ASSIGNMENT 1: Could you update the rows starting at the line that contains "Follow each photo" and ending at the line that contains "-0.002827, 0.562541, -0.223045]]", replacing "Schema" with "Format" and leaving everything else unchanged?

DOCUMENT SEGMENT:
───

/ The difference between an alpenstock and an ice axe
I'm pretty sure that when Whymper took his big fall on the Matterhorn in 1862 he wished he had a proper axe with him...
Basically yep, but trekking poles are much flimsier and I would be even less keen on the idea of cutting steps with a Leki pole =P
So what's an aschenbrenner - or was that just a trade name?
> Stubai Aschenbrenner
That's the one ... it's a name for a specific type of ice axe (although I believe they were manufactured for many years and came in a variety of models).
That's the fella - used to use one from time to time.
The question really is is 'Aschenbrenner' a noun or a name? The pic of Peter Aschenbrenner you linked suggests that it's a trade name, a bit like a Whillans harness. But 'Aschen' translating as 'Ash' always made me think that it was an ash-shafted something though.
German using capital letters for both nouns and names really doesn't help either! At least with 'Whillans harness' you know where you stand (or sit).
> That's the fella - used to use one from time to time.

───

RECORDS TO USE:

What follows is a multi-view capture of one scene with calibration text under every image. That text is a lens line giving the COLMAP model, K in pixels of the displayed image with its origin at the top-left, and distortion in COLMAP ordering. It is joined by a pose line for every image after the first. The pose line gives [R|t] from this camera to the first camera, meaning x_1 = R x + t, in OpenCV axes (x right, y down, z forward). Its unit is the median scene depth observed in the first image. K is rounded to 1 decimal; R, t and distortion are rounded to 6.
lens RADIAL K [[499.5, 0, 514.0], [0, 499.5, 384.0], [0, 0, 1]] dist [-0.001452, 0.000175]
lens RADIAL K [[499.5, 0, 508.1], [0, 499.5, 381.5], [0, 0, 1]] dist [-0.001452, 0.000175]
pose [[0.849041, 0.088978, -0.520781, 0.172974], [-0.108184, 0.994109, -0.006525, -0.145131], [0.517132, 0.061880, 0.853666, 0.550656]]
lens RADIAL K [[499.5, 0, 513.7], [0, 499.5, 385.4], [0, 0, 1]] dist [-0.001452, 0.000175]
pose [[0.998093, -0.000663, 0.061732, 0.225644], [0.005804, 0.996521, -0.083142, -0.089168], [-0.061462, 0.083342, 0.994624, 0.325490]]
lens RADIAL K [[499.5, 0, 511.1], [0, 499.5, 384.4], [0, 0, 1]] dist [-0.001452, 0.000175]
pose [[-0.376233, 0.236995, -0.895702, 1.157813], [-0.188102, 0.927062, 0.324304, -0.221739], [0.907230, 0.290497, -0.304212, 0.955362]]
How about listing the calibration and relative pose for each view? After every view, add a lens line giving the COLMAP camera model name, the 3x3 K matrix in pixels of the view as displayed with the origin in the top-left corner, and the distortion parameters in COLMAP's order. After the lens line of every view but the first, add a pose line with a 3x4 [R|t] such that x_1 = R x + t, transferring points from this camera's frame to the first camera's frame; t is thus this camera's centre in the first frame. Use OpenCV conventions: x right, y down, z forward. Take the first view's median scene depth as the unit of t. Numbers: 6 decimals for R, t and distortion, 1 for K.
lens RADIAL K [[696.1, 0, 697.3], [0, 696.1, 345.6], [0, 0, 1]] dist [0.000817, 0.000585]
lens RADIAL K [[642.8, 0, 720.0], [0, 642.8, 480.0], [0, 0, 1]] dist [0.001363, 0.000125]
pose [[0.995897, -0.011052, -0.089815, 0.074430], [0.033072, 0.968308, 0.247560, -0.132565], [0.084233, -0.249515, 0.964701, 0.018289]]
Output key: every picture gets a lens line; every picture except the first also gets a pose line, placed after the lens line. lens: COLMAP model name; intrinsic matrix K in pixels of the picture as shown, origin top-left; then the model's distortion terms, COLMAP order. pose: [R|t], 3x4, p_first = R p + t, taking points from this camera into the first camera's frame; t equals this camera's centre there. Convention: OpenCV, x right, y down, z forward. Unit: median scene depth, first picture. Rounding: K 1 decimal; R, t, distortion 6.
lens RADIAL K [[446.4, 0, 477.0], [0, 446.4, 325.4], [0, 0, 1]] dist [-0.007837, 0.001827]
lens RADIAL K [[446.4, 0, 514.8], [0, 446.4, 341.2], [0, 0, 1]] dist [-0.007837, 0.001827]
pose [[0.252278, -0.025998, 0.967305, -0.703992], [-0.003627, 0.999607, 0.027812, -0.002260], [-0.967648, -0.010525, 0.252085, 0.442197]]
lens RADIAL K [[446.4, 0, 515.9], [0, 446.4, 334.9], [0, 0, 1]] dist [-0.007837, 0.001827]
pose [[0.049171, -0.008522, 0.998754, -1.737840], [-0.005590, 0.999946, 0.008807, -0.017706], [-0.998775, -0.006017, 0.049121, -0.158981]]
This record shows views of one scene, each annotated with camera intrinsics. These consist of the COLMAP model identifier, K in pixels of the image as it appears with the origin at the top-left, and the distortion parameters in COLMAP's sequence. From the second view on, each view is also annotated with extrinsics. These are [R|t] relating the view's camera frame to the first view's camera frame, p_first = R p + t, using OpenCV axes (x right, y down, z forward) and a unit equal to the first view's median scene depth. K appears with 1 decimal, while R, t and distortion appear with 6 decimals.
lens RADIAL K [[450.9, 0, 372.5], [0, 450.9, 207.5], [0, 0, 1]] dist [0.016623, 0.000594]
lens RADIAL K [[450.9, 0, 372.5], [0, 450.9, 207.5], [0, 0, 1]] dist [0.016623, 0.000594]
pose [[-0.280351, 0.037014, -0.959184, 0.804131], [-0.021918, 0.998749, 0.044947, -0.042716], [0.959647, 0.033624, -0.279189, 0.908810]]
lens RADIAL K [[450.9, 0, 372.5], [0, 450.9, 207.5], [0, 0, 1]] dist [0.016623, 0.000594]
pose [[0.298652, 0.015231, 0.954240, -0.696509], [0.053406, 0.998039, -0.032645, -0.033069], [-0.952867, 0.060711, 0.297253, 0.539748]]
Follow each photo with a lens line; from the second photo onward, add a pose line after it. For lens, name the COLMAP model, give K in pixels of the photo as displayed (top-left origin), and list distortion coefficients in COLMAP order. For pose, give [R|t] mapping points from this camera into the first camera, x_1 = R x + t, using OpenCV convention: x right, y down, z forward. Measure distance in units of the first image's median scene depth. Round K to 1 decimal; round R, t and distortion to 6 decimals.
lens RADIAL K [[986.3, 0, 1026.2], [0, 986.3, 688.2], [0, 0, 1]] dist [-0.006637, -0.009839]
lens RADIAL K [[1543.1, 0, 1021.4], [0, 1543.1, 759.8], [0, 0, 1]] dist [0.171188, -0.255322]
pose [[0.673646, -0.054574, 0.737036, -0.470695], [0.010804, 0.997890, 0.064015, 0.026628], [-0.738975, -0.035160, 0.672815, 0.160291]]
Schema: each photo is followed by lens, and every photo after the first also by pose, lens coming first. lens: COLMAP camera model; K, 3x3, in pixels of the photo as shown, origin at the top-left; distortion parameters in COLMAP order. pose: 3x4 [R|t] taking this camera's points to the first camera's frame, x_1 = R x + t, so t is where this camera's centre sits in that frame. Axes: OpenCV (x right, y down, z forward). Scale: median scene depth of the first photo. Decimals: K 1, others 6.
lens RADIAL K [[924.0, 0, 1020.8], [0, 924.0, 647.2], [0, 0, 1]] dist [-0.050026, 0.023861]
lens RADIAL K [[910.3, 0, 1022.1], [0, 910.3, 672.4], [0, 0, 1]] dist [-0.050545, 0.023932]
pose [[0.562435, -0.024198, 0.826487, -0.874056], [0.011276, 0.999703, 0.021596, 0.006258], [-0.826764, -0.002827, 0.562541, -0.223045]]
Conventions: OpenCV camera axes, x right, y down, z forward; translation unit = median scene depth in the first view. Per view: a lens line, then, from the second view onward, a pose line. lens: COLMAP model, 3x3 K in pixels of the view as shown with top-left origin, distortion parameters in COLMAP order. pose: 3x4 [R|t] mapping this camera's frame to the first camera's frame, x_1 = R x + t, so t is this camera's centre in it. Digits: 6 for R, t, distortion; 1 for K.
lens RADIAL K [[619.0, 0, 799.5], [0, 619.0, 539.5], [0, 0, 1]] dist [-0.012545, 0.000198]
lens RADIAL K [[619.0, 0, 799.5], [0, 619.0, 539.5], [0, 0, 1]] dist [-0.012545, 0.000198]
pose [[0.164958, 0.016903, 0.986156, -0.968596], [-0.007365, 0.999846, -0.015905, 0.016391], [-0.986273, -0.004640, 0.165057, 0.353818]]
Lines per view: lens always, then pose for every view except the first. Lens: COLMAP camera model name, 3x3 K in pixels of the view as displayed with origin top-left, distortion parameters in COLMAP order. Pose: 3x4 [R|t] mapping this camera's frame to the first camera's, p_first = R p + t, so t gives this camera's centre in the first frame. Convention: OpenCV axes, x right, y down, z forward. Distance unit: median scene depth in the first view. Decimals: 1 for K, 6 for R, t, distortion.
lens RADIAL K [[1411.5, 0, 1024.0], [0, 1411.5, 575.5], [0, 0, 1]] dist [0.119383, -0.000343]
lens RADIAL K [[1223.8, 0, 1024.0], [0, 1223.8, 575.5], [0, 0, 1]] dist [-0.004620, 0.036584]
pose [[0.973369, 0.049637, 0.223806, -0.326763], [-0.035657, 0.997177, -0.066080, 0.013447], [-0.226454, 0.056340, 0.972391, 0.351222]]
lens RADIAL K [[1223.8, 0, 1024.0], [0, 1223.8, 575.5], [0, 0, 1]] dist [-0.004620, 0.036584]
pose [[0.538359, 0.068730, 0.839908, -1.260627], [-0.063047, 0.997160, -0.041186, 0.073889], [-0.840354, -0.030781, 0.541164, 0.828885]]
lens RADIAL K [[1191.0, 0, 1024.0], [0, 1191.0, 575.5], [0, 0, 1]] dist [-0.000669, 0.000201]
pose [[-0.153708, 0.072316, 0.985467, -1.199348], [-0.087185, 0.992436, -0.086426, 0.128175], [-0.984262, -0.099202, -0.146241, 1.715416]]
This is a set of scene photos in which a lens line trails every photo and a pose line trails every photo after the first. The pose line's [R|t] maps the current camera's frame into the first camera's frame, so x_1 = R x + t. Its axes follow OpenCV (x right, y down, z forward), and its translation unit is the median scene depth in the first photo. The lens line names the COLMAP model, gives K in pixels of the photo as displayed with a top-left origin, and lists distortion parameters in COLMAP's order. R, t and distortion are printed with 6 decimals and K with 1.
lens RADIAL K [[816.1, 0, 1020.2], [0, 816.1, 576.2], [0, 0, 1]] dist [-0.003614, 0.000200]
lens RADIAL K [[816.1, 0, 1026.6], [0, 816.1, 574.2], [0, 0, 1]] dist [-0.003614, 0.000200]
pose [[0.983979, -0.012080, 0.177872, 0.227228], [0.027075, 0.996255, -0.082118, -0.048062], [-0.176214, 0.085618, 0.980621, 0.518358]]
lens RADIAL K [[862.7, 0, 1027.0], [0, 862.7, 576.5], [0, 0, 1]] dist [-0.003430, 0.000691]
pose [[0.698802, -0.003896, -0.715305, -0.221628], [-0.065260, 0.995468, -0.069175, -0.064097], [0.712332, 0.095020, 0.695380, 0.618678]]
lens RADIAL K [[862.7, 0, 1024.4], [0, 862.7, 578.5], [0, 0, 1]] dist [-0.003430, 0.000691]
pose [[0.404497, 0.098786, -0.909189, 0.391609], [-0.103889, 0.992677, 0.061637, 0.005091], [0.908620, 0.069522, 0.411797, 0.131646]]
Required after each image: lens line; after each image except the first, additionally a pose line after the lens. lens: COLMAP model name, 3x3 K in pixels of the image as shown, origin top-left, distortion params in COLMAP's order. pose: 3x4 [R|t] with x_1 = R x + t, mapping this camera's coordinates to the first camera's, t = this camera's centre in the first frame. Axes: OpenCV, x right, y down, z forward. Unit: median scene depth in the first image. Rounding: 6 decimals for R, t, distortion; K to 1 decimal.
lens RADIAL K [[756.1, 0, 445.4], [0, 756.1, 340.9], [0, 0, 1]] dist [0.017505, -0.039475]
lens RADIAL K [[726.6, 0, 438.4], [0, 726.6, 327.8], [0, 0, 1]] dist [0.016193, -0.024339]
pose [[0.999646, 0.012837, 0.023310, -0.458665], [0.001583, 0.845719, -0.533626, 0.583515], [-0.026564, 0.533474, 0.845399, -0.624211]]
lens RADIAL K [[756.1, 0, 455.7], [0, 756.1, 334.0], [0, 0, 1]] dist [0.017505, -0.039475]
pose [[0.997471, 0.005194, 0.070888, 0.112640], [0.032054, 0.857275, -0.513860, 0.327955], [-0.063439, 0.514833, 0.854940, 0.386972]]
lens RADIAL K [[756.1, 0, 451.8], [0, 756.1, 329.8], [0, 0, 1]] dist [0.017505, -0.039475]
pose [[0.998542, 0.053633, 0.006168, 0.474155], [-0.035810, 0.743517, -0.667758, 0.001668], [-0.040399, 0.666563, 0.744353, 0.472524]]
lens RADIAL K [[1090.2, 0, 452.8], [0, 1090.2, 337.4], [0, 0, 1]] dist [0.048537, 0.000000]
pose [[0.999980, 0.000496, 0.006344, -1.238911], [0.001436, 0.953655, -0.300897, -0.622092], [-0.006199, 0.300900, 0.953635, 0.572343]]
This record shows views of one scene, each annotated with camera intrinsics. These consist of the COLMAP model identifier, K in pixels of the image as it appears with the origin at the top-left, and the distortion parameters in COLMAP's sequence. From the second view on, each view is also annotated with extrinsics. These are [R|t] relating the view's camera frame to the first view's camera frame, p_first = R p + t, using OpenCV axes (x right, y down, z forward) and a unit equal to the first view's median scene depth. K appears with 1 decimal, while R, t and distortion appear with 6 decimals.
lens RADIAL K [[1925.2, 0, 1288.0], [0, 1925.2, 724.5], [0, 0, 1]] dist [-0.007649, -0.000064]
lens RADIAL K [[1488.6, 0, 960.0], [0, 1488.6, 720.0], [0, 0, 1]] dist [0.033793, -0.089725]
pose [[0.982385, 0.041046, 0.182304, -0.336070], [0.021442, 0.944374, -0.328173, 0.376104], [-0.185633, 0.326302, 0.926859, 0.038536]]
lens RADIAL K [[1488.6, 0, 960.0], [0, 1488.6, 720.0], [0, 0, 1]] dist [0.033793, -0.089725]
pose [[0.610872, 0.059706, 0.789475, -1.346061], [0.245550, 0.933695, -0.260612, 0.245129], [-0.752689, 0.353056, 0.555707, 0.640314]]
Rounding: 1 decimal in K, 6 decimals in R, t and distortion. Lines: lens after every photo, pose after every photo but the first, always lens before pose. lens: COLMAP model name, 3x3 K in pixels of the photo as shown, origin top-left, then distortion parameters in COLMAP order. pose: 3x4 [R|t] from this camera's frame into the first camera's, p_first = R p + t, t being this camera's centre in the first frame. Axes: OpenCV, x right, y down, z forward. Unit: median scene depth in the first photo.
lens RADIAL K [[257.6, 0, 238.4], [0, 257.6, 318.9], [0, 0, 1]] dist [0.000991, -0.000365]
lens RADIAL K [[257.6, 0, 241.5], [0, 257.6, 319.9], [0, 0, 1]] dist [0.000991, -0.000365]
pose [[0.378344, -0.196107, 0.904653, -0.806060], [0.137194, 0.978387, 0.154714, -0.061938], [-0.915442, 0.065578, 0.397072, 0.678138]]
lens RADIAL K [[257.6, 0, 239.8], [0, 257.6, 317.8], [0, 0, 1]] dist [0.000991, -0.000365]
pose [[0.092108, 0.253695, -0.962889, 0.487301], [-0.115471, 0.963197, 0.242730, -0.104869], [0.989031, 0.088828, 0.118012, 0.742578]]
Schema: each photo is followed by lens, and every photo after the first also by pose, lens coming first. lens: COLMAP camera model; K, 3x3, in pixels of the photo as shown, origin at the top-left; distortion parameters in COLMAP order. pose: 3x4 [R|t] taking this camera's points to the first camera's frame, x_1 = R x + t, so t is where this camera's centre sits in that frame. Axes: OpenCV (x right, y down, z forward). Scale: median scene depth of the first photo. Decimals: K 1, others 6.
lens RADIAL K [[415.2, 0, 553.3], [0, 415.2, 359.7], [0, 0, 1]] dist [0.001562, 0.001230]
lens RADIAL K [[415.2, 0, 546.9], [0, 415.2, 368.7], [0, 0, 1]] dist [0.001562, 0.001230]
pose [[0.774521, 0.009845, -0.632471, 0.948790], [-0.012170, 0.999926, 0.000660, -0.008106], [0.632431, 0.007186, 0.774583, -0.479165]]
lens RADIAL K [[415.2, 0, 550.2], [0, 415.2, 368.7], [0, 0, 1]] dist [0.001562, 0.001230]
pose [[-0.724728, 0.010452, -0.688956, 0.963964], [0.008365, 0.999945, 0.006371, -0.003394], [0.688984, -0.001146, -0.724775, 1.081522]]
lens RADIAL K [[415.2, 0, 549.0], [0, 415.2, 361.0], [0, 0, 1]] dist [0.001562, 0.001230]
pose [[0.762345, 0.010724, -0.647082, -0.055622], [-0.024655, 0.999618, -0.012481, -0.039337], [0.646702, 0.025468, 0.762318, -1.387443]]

───

ASSIGNMENT 2: Can you echo the passage of the ice axe discussion starting at "The question really" and ending at "ash-shafted something though."?

WRITTEN RESPONSE 1:
Follow each photo with a lens line; from the second photo onward, add a pose line after it. For lens, name the COLMAP model, give K in pixels of the photo as displayed (top-left origin), and list distortion coefficients in COLMAP order. For pose, give [R|t] mapping points from this camera into the first camera, x_1 = R x + t, using OpenCV convention: x right, y down, z forward. Measure distance in units of the first image's median scene depth. Round K to 1 decimal; round R, t and distortion to 6 decimals.
lens RADIAL K [[986.3, 0, 1026.2], [0, 986.3, 688.2], [0, 0, 1]] dist [-0.006637, -0.009839]
lens RADIAL K [[1543.1, 0, 1021.4], [0, 1543.1, 759.8], [0, 0, 1]] dist [0.171188, -0.255322]
pose [[0.673646, -0.054574, 0.737036, -0.470695], [0.010804, 0.997890, 0.064015, 0.026628], [-0.738975, -0.035160, 0.672815, 0.160291]]
Format: each photo is followed by lens, and every photo after the first also by pose, lens coming first. lens: COLMAP camera model; K, 3x3, in pixels of the photo as shown, origin at the top-left; distortion parameters in COLMAP order. pose: 3x4 [R|t] taking this camera's points to the first camera's frame, x_1 = R x + t, so t is where this camera's centre sits in that frame. Axes: OpenCV (x right, y down, z forward). Scale: median scene depth of the first photo. Decimals: K 1, others 6.
lens RADIAL K [[924.0, 0, 1020.8], [0, 924.0, 647.2], [0, 0, 1]] dist [-0.050026, 0.023861]
lens RADIAL K [[910.3, 0, 1022.1], [0, 910.3, 672.4], [0, 0, 1]] dist [-0.050545, 0.023932]
pose [[0.562435, -0.024198, 0.826487, -0.874056], [0.011276, 0.999703, 0.021596, 0.006258], [-0.826764, -0.002827, 0.562541, -0.223045]]

WRITTEN RESPONSE 2:
The question really is is 'Aschenbrenner' a noun or a name? The pic of Peter Aschenbrenner you linked suggests that it's a trade name, a bit like a Whillans harness. But 'Aschen' translating as 'Ash' always made me think that it was an ash-shafted something though.